Activity
Would you give the records below again, exactly and completely?

[Records for the task Boundary: Start]

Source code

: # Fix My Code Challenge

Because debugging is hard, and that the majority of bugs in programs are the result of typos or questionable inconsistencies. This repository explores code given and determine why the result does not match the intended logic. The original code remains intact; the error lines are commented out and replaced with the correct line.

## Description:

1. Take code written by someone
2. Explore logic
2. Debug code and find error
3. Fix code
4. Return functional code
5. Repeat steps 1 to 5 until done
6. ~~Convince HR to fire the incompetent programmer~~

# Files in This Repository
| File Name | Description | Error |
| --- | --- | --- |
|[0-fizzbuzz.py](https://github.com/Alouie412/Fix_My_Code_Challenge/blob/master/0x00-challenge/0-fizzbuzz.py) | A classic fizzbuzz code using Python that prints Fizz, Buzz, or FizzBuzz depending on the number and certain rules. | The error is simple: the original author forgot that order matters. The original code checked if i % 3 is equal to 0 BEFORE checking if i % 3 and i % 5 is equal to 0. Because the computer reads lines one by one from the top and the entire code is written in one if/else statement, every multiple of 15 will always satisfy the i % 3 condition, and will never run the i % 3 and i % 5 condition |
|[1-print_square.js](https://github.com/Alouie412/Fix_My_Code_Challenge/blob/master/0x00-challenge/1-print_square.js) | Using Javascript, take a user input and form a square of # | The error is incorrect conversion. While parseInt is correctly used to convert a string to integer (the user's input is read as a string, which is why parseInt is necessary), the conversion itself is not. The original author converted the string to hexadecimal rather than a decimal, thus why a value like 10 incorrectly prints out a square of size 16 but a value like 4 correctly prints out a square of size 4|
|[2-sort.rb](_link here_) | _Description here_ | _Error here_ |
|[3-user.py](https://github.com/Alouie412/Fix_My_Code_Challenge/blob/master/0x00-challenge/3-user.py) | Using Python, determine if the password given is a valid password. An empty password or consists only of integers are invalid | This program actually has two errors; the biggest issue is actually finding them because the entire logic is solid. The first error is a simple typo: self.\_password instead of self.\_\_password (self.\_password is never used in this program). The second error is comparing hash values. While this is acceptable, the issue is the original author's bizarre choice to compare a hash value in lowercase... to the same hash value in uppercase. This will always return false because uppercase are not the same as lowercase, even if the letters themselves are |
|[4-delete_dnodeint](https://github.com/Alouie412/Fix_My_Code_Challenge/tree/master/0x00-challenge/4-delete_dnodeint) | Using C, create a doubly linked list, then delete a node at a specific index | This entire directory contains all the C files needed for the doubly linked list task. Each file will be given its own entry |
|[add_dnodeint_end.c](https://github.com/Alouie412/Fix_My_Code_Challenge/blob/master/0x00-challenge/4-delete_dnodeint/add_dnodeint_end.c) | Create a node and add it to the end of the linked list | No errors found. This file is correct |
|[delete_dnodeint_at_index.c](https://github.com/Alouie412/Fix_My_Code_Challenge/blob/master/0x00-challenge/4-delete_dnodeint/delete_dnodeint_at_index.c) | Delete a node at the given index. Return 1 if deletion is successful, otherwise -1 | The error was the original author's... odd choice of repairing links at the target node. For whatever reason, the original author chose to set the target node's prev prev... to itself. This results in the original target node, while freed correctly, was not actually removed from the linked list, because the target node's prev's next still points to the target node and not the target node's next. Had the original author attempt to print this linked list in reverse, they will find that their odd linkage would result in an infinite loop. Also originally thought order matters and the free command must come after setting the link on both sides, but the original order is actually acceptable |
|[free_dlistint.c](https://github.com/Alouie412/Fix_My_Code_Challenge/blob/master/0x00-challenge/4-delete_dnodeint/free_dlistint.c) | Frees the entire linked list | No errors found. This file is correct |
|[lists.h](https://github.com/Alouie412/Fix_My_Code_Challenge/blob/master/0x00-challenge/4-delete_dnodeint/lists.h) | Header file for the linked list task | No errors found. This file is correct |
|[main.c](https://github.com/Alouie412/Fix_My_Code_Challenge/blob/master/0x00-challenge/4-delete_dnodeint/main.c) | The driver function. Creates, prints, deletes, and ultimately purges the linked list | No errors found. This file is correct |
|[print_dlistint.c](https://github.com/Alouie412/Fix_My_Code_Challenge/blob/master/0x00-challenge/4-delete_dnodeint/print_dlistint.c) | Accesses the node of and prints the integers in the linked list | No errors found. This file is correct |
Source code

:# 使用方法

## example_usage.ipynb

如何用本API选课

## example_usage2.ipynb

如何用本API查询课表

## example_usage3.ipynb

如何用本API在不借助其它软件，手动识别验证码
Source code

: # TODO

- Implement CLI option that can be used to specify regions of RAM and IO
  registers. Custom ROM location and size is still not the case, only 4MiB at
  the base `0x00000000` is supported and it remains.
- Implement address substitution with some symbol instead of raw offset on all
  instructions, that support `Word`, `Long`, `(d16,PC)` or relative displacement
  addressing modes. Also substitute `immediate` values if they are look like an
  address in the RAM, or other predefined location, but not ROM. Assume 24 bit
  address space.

[Records for the task Boundary: End]

Task response
Source code

: # Fix My Code Challenge

Because debugging is hard, and that the majority of bugs in programs are the result of typos or questionable inconsistencies. This repository explores code given and determine why the result does not match the intended logic. The original code remains intact; the error lines are commented out and replaced with the correct line.

## Description:

1. Take code written by someone
2. Explore logic
2. Debug code and find error
3. Fix code
4. Return functional code
5. Repeat steps 1 to 5 until done
6. ~~Convince HR to fire the incompetent programmer~~

# Files in This Repository
| File Name | Description | Error |
| --- | --- | --- |
|[0-fizzbuzz.py](https://github.com/Alouie412/Fix_My_Code_Challenge/blob/master/0x00-challenge/0-fizzbuzz.py) | A classic fizzbuzz code using Python that prints Fizz, Buzz, or FizzBuzz depending on the number and certain rules. | The error is simple: the original author forgot that order matters. The original code checked if i % 3 is equal to 0 BEFORE checking if i % 3 and i % 5 is equal to 0. Because the computer reads lines one by one from the top and the entire code is written in one if/else statement, every multiple of 15 will always satisfy the i % 3 condition, and will never run the i % 3 and i % 5 condition |
|[1-print_square.js](https://github.com/Alouie412/Fix_My_Code_Challenge/blob/master/0x00-challenge/1-print_square.js) | Using Javascript, take a user input and form a square of # | The error is incorrect conversion. While parseInt is correctly used to convert a string to integer (the user's input is read as a string, which is why parseInt is necessary), the conversion itself is not. The original author converted the string to hexadecimal rather than a decimal, thus why a value like 10 incorrectly prints out a square of size 16 but a value like 4 correctly prints out a square of size 4|
|[2-sort.rb](_link here_) | _Description here_ | _Error here_ |
|[3-user.py](https://github.com/Alouie412/Fix_My_Code_Challenge/blob/master/0x00-challenge/3-user.py) | Using Python, determine if the password given is a valid password. An empty password or consists only of integers are invalid | This program actually has two errors; the biggest issue is actually finding them because the entire logic is solid. The first error is a simple typo: self.\_password instead of self.\_\_password (self.\_password is never used in this program). The second error is comparing hash values. While this is acceptable, the issue is the original author's bizarre choice to compare a hash value in lowercase... to the same hash value in uppercase. This will always return false because uppercase are not the same as lowercase, even if the letters themselves are |
|[4-delete_dnodeint](https://github.com/Alouie412/Fix_My_Code_Challenge/tree/master/0x00-challenge/4-delete_dnodeint) | Using C, create a doubly linked list, then delete a node at a specific index | This entire directory contains all the C files needed for the doubly linked list task. Each file will be given its own entry |
|[add_dnodeint_end.c](https://github.com/Alouie412/Fix_My_Code_Challenge/blob/master/0x00-challenge/4-delete_dnodeint/add_dnodeint_end.c) | Create a node and add it to the end of the linked list | No errors found. This file is correct |
|[delete_dnodeint_at_index.c](https://github.com/Alouie412/Fix_My_Code_Challenge/blob/master/0x00-challenge/4-delete_dnodeint/delete_dnodeint_at_index.c) | Delete a node at the given index. Return 1 if deletion is successful, otherwise -1 | The error was the original author's... odd choice of repairing links at the target node. For whatever reason, the original author chose to set the target node's prev prev... to itself. This results in the original target node, while freed correctly, was not actually removed from the linked list, because the target node's prev's next still points to the target node and not the target node's next. Had the original author attempt to print this linked list in reverse, they will find that their odd linkage would result in an infinite loop. Also originally thought order matters and the free command must come after setting the link on both sides, but the original order is actually acceptable |
|[free_dlistint.c](https://github.com/Alouie412/Fix_My_Code_Challenge/blob/master/0x00-challenge/4-delete_dnodeint/free_dlistint.c) | Frees the entire linked list | No errors found. This file is correct |
|[lists.h](https://github.com/Alouie412/Fix_My_Code_Challenge/blob/master/0x00-challenge/4-delete_dnodeint/lists.h) | Header file for the linked list task | No errors found. This file is correct |
|[main.c](https://github.com/Alouie412/Fix_My_Code_Challenge/blob/master/0x00-challenge/4-delete_dnodeint/main.c) | The driver function. Creates, prints, deletes, and ultimately purges the linked list | No errors found. This file is correct |
|[print_dlistint.c](https://github.com/Alouie412/Fix_My_Code_Challenge/blob/master/0x00-challenge/4-delete_dnodeint/print_dlistint.c) | Accesses the node of and prints the integers in the linked list | No errors found. This file is correct |
Source code

:# 使用方法

## example_usage.ipynb

如何用本API选课

## example_usage2.ipynb

如何用本API查询课表

## example_usage3.ipynb

如何用本API在不借助其它软件，手动识别验证码
Source code

: # TODO

- Implement CLI option that can be used to specify regions of RAM and IO
  registers. Custom ROM location and size is still not the case, only 4MiB at
  the base `0x00000000` is supported and it remains.
- Implement address substitution with some symbol instead of raw offset on all
  instructions, that support `Word`, `Long`, `(d16,PC)` or relative displacement
  addressing modes. Also substitute `immediate` values if they are look like an
  address in the RAM, or other predefined location, but not ROM. Assume 24 bit
  address space.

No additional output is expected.